At the very least- check your simple math. Assuming it was sold in 99 for 240k and just resold in 09 for 530k that works out to just over an 8% IRR over 10years. Thats assuming NO money was invested on improvments over that same period – which I am almost certain is not the case (notice the lack of an absolute statement here?? Learn it). Either way youre looking at 8ish% at best and while thats higher than historical appreciation around 4%, California it aint. Stop blogging for a minute and go find somewhere to put your giant brain to work on a productive task.
PS- “catalyst” by definition is a change agent. You cant have a “catalyst for maintaining” It is an oxymoron. I’ll give you the benefit of the doubt that maybe youre just a Real Estate savant and not necessarily a math or language genius.
JS – Nice work on bringing real, substantiated facts into this conversation rather than just loud mouth blathering.
Thank you for the grammar lesson. I’ll rephrase: I see several catalyst for the destruction of Chicago land values.
“thats higher than historical appreciation around 4%”

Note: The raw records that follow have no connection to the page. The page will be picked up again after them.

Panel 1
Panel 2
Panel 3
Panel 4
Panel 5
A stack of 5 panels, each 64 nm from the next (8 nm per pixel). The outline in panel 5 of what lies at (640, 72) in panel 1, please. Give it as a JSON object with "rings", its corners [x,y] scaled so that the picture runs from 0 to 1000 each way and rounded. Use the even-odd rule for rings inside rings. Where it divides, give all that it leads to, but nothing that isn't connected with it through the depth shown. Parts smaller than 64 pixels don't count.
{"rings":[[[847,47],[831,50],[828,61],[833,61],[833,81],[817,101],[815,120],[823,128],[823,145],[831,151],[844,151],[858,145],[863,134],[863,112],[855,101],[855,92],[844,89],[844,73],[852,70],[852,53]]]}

Given inflation was a modest 2.6% in the time period since the 1999 sales price, assuming no money was put in pegs it at $311k. Lets assume they sunk 100k into the place, with a return on investment of -50% (home improvements typically do not add dollar for dollar to the resale), that puts the place at 361k. So somehow the neighborhood magicially gentrified to the point to justify a 47% price increase?
Boy genius, do you really think its going to appreciate 4%/annum from its 2009 sale price? Lets go forward ten years and make a guess using your cheerleader logic: that puts this cottage at 800k in the year 2019.

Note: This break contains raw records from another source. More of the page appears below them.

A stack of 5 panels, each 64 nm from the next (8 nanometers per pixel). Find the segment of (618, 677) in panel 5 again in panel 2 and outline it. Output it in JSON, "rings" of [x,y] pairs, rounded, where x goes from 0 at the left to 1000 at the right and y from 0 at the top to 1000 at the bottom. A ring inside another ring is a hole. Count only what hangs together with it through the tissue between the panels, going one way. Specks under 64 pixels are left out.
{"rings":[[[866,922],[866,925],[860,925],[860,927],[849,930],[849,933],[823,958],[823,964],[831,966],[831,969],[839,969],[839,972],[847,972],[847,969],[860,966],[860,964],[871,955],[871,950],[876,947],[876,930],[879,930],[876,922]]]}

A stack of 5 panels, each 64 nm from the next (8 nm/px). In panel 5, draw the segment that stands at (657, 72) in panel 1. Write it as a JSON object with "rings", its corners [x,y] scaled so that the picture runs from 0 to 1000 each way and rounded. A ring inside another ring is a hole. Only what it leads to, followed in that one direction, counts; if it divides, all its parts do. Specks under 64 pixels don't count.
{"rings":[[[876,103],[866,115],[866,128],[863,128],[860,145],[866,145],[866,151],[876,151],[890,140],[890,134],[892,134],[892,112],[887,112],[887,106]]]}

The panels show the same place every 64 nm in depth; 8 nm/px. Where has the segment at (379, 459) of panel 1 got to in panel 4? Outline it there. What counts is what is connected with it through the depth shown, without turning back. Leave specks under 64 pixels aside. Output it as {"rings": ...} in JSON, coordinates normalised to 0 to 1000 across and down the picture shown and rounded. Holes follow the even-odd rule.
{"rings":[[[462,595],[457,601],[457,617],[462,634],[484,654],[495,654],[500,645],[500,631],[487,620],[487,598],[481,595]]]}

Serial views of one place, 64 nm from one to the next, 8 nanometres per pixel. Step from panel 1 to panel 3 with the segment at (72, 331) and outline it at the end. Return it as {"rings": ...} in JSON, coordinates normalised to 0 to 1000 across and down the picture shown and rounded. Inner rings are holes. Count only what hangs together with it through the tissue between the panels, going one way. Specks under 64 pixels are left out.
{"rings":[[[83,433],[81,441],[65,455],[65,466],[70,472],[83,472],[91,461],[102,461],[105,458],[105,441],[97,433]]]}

Yeah you’re livin’ on fantasy island with that compound math alright unless you switch the argument to nominal values. The real cost of this place in inflation adjusted terms is doing down over the next decade, not going up.
“in the time period since the 1999 sales price, assuming no money was put in pegs it at $311k.”
two things:
1. I think it’s safe to assume that in 1999 it was a barely habitable (or worse) multi-unit building. The $240k should be thought of as ~$200k (or more) for land, ~$40k (at best) for structure.

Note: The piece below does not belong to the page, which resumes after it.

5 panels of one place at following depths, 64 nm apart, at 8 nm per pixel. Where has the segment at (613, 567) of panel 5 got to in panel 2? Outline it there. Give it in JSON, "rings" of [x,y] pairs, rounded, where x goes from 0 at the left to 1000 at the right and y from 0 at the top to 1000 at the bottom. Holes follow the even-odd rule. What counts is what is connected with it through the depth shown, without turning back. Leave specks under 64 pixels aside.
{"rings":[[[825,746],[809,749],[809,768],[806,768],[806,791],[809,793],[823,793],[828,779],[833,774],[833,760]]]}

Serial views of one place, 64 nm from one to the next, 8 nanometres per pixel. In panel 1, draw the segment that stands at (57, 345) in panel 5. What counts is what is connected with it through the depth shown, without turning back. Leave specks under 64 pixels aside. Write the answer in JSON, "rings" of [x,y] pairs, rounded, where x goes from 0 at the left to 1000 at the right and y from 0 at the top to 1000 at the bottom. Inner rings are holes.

2. Given 1., it’s not so much “home improvements” as new construction. Probably $150k+ of work, total, with less of a deduction than typical “HI”.
I’m still of the opinion that this house isn’t likely to see above-inflation appreciation unless they make the place bigger. Which isn’t saying that they overpaid, just that the price wasn’t a “steal”.
http://www.redfin.com/IL/Chicago/3445-N-Kenton-Ave-60641/home/13458072
3445 N. Kenton (Kilbourn Park)
$89k listing price today!
$484k mortgage from 2007!
3445 N kenton.
-Not a bad find, for an owner-occupant this would be a great property for a 203(k) rehab loan.
I’ve starting to passively look for something similar, but east of kedzie & north of irving, to pick up at foreclosure and rehab for myself.